The company also has manufacturing plants in Brazil, India and Australia.

“The president seems to in point of fact think that costs are not a real thing. But it is,” Veronique De Rugy, a superior research fellow at The Mercatus Center at George Mason University, said Tuesday on “Guarded Bell.”

“When you impose tariffs … you’re going to have American consumers pain, but you’re also going to have American businesses who have to make intractable choices,” she said.

In another tweet on Tuesday, the president seemed to signal that Harley-Davidson would be punished if the company moved operations abroad.

“If they move, watch, it will be the beginning of the end – they surrendered, they leave off! The Aura will be gone and they will be taxed like conditions before!” he wrote on Twitter.

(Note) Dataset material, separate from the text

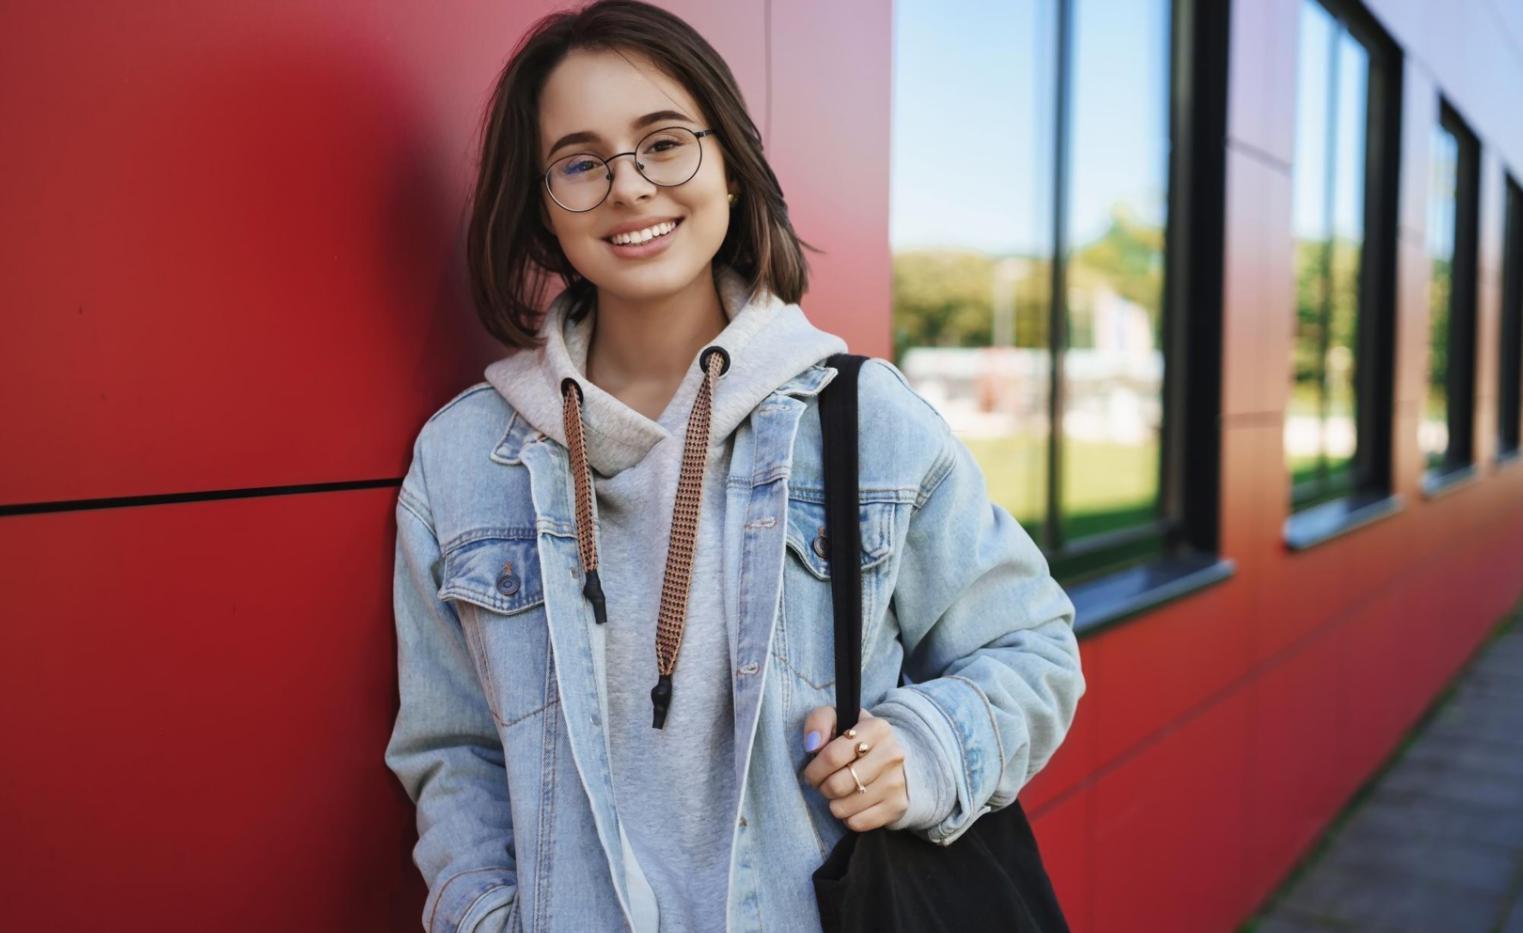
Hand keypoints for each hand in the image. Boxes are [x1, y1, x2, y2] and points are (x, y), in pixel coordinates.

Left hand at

But Katz said she doesn’t think that’s the object of Harley — to make products overseas and then ship them behindhand to the U.S. Rather, moving operations would be a way to keep costs down for consequences being shipped to other countries.

“I think this tax situation, or this toll situation, has created this dead-weight-loss situation,” she said, “where you be undergoing to produce where there’s this competitive advantage to do so.”

“Incrementally, it’s bleeding hard to implement and punish [Harley-Davidson] with [more taxes] at this object,” Katz said.